## Verilen görev
Aşağıdaki Feqiyê Teyran metninden, içinde "Gerçek adı Mıhemed" sözleri geçen yerle başlayıp "ilgili şöyle denilmektedir." ile kapanan bölümü hiçbir değişiklik yapmadan yineleyin.

## Belge bölümü
#####
Tasavvuf vahyin özel bir şekli olan ilhama dayanır. Tasavvufa göre, asıl bilgi ve bilgelik, tasavvuf bilgisi denilen akıl, vahiy ve nakilden bağımsız düşünülemez. Tasavvufi Halk Edebiyatı aşk, doğa, ayrılık, özlem, ölüm, din ve tasavvuf konularının yanı sıra toplum hayatını ilgilendiren sorunları da ele almıştır.
Bu edebiyatta biçimden çok konuya ağırlık verilmiştir. Anlatılmak istenenler halkın anlayabileceği yalın ve sade bir dille aktarılmıştır. Bu edebiyat türündeki şiirlerde nazım birimi genellikle dörtlüktür, yine genel olarak hece ölçüsü kullanılmıştır. Şehirlerde yaşamış ya da bir müddet bulunmuş, medrese eğitimi almış bazı şairler aruzu da kullanmışlardır.
#Feqiyê Teyran# klasik şiirin diğer üstadlarından farklı olarak şiirlerini halkın anlayabileceği sade ve yalın bir üslubla yazmıştır. Şiirlerindeki kafiye ve söz uyumu kimi zaman melodik bir şarkı gibi ruhunuzun aynalarına çarparak sizde doyumsuz tatlar bırakır.
Gerçek adı Mıhemed / Muhammed olan Kürt tasavvufi halk edebiyatının ilk temsilcisi Feqiyê Teyran Hicri 971 Miladi 1563/64 yılında Van’ın Müküs ilçesine (Bahçesaray) bağlı Warezor köyünde dünyaya gelir, H. 1041/ M. 1631/32 yılında #Bitlis# Hizan’a bağlı Şandis köyünde yaşamını yitirir. Feqiyê Teyran’ın yaşadığı dönemde Müküs Hakkari’ye bağlıdır daha sonra Van il sınırlarına dahil edilmiştir.
Onun Müküs’de doğduğunu kimi şiirlerinde kullandığı Miksî mahlasından öğrenmekteyiz.
Miksî dibê avê we bû
Pêxemberan aqil hebû
Qet hewceyî pirsan nebû
Wan dest gihabû suhbetê.
Miksî diyor ki: Ey su, evet öyleydi
Peygamberler akıl sahibiydi
Sorular sormaya muhtaç değillerdi
Îlahi sohbete ermişlerdi.
Feqi’nin şiirlerinde hangi köyde doğduğu ile ilgili kesin bir bilgi yoktur. Fakat Celilê Celîl tarafından elde edilen Arapça bir belgede Feqiyê Teyran ile ilgili şöyle denilmektedir.
“Adı Feqe Mıhemed’dir. Warezor köyünde dünyaya gelmiştir. Nemira kazasına bağlı Şandis köyünde gömülmüştür.” Ayrıca belgede Warezor’un Müküse bağlı olduğuda belirtilmiştir. Şandis (Dayılar) ise bugün Bitlis Hizana bağlı bir köydür. Yalnız biz bu belge üzerindede gerekli incelemelere sahip olamadığımızdan belgenin hangi yıl, kimden, nasıl ele geçirildiği yada orjinalitesi üzerine objektif görüşlere sahip değiliz.
#####
## Kayıtlı veriler

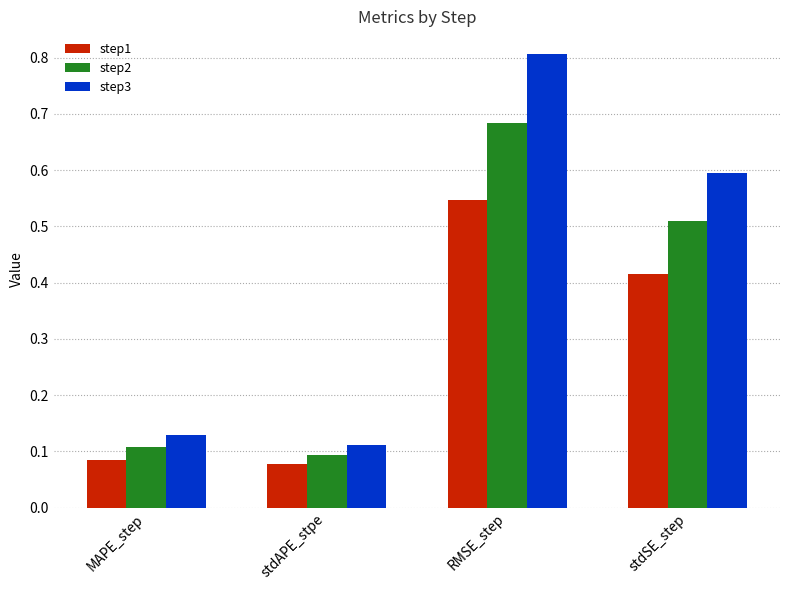

What are all the series names shown in the legend?

step1, step2, step3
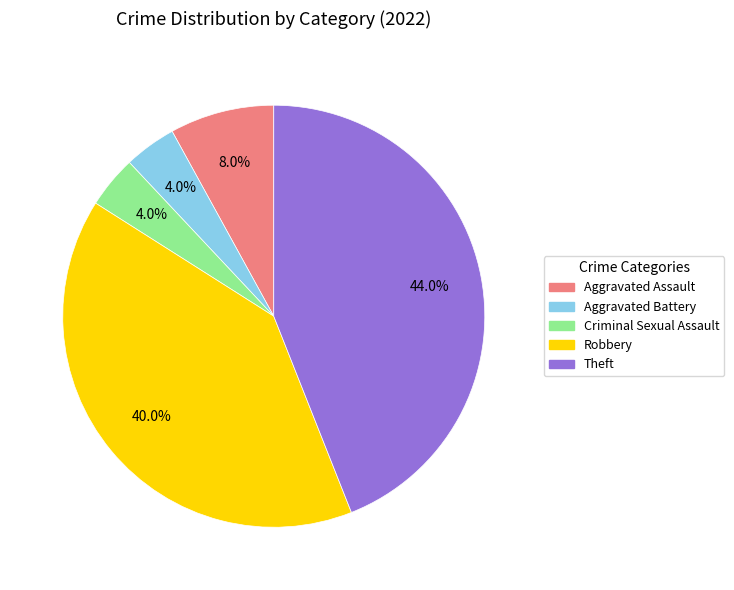

Is there any slice that represents more than half of the pie?

No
#####
## Görev çözümü
Gerçek adı Mıhemed / Muhammed olan Kürt tasavvufi halk edebiyatının ilk temsilcisi Feqiyê Teyran Hicri 971 Miladi 1563/64 yılında Van’ın Müküs ilçesine (Bahçesaray) bağlı Warezor köyünde dünyaya gelir, H. 1041/ M. 1631/32 yılında #Bitlis# Hizan’a bağlı Şandis köyünde yaşamını yitirir. Feqiyê Teyran’ın yaşadığı dönemde Müküs Hakkari’ye bağlıdır daha sonra Van il sınırlarına dahil edilmiştir.
Onun Müküs’de doğduğunu kimi şiirlerinde kullandığı Miksî mahlasından öğrenmekteyiz.
Miksî dibê avê we bû
Pêxemberan aqil hebû
Qet hewceyî pirsan nebû
Wan dest gihabû suhbetê.
Miksî diyor ki: Ey su, evet öyleydi
Peygamberler akıl sahibiydi
Sorular sormaya muhtaç değillerdi
Îlahi sohbete ermişlerdi.
Feqi’nin şiirlerinde hangi köyde doğduğu ile ilgili kesin bir bilgi yoktur. Fakat Celilê Celîl tarafından elde edilen Arapça bir belgede Feqiyê Teyran ile ilgili şöyle denilmektedir.